Холмс изогнул непослушные брови.
— Когда я лишь узнал вас, много лет назад — возможно, то был мой первый к вам визит, — я подумал, сколь сильно вы напоминаете мне Данте.
— Я? — переспросил Холмс с притворным смирением. — Я и Данте?
Но Лоуэлл был чересчур серьезен:
— Да, Уэнделл. Данте был образован во всех областях науки, какие только существовали в его время: он знал астрономию, философию, юриспруденцию, теологию и поэзию. Говорят, он прошел через медицинскую школу, и потому столь много размышлял над страданиями человеческого тела. Подобно вам, он все делал хорошо. Чересчур хорошо, ибо иным это не давало покоя.
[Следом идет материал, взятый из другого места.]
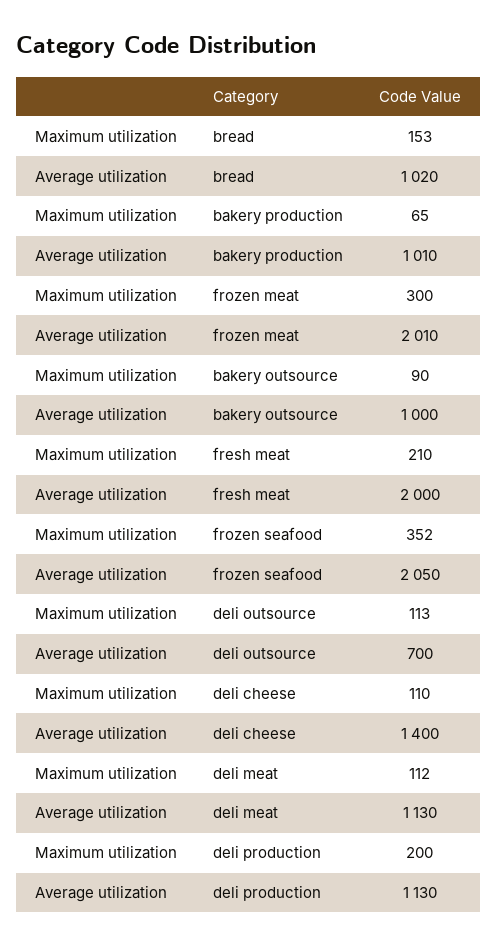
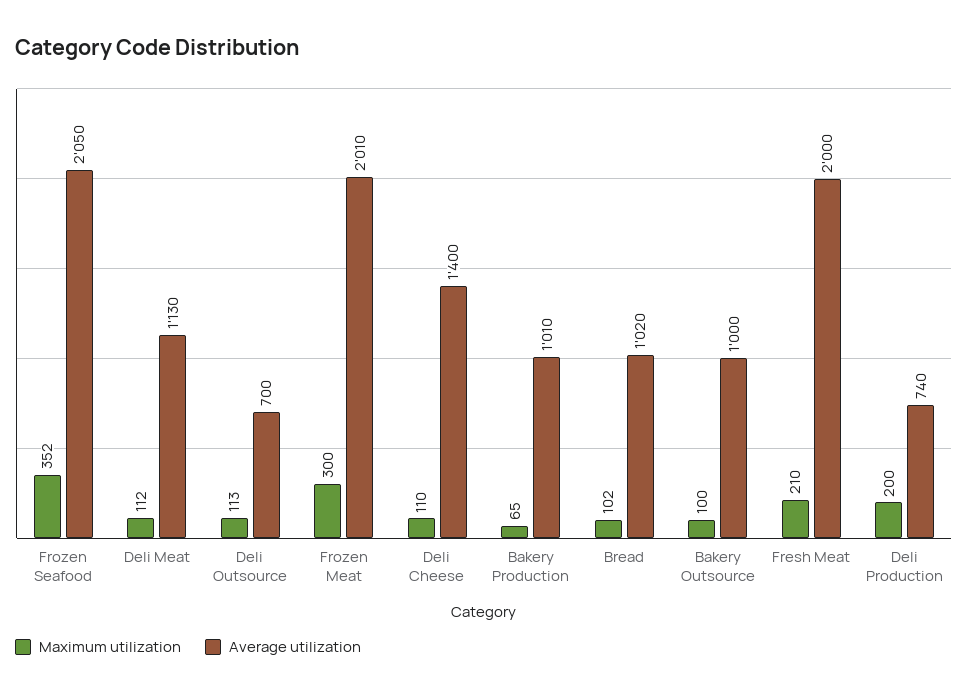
  {
    "Maximum utilization": {
-     "bread": 153,
+     "bread": 102,
      "bakery production": 65,
      "frozen meat": 300,
-     "bakery outsource": 90,
+     "bakery outsource": 100,
      "fresh meat": 210,
      "frozen seafood": 352,
      "deli outsource": 113,
      "deli cheese": 110,
      "deli meat": 112,
      "deli production": 200
    },
    "Average utilization": {
      "bread": 1020,
      "bakery production": 1010,
      "frozen meat": 2010,
      "bakery outsource": 1000,
      "fresh meat": 2000,
      "frozen seafood": 2050,
      "deli outsource": 700,
      "deli cheese": 1400,
      "deli meat": 1130,
-     "deli production": 1130
+     "deli production": 740
    }
  }

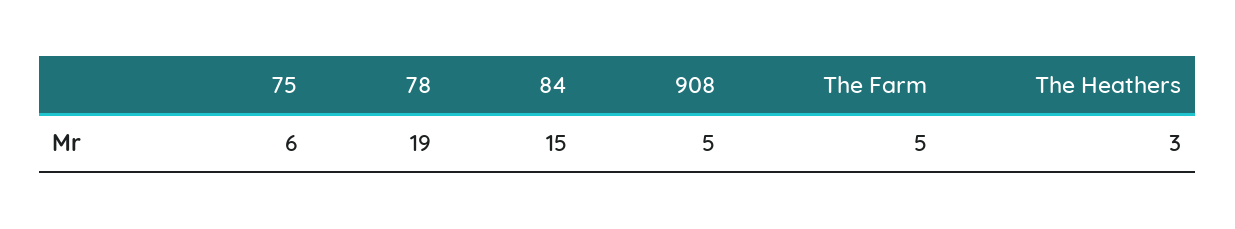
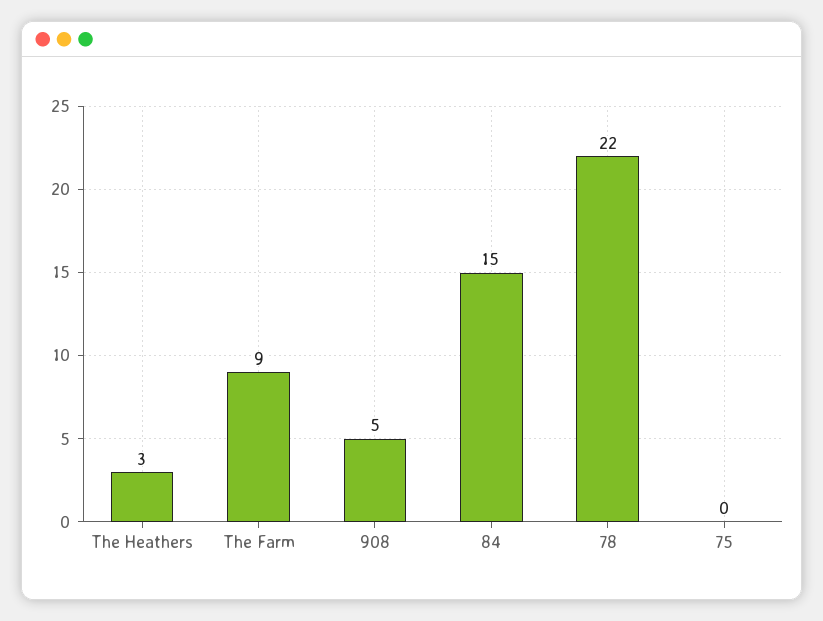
  {
-   "75": 6,
+   "75": 0,
-   "78": 19,
+   "78": 22,
    "84": 15,
    "908": 5,
-   "The Farm": 5,
+   "The Farm": 9,
    "The Heathers": 3
  }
— Я всегда полагал, что вытянул призовой билет в интеллектуальной лотерее жизни — долларов на пять, не менее. — Точно повинуясь тяжести Лоуэллова приказа, Холмс поворотился спиной к очагу и сложил листы с корректурой обратно в ящик. — Я могу быть ленив, Джейми, безразличен либо необязателен, но я ни в коей мере не отношусь к тем, кто… просто я искренне убежден, что мы не можем ничего предотвратить.
82
Джон Донн (1572 — 1631) — английский поэт, родоначальник метафизической школы поэтов. Джон Ките (1795 — 1821) — английский поэт-романтик, в своих стихах обращался к идеалам античности.